══ DATA LINES ══

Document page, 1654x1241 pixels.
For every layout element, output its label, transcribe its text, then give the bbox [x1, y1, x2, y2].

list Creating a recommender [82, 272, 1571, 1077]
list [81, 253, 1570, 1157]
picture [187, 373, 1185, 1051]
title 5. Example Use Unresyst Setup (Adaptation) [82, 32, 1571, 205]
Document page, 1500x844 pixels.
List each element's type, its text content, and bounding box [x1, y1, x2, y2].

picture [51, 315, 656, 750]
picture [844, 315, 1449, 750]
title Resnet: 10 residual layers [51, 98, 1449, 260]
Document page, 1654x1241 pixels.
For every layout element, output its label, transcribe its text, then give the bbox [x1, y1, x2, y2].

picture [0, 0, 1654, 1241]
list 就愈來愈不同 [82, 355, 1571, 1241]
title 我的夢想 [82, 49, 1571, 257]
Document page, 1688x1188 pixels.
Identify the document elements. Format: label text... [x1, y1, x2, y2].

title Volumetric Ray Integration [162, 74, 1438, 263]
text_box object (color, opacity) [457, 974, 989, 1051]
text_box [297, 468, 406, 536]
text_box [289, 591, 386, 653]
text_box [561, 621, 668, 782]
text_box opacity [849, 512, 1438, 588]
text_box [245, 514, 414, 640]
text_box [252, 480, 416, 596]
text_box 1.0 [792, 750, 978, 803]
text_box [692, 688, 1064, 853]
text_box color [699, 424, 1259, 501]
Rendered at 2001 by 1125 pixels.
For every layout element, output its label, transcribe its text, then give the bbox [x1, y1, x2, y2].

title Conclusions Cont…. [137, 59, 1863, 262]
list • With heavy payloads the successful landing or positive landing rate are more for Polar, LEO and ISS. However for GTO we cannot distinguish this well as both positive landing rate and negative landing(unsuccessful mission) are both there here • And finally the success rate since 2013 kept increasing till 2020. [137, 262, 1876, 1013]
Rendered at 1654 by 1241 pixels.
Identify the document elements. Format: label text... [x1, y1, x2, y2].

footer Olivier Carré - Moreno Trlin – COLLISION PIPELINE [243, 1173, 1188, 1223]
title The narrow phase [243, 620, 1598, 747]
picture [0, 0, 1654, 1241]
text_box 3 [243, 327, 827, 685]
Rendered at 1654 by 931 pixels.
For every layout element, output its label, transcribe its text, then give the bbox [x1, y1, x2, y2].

═══

[INSTRUCTIONS TO FOLLOW] Lay out the material from the line with "Document page, 1688x1188 pixels." to the line with "text_box color [699, 424, 1259, 501]" as a two-column CSV with the headers instruction and response. Each request goes in its own row, with its text under instruction and its answer under response, each in one quoted field with line breaks replaced by spaces.

[EXERCISE RESULT]
instruction,response
"Document page, 1688x1188 pixels. Identify the document elements. Format: label text... [x1, y1, x2, y2].","title Volumetric Ray Integration [162, 74, 1438, 263] text_box object (color, opacity) [457, 974, 989, 1051] text_box [297, 468, 406, 536] text_box [289, 591, 386, 653] text_box [561, 621, 668, 782] text_box opacity [849, 512, 1438, 588] text_box [245, 514, 414, 640] text_box [252, 480, 416, 596] text_box 1.0 [792, 750, 978, 803] text_box [692, 688, 1064, 853] text_box color [699, 424, 1259, 501]"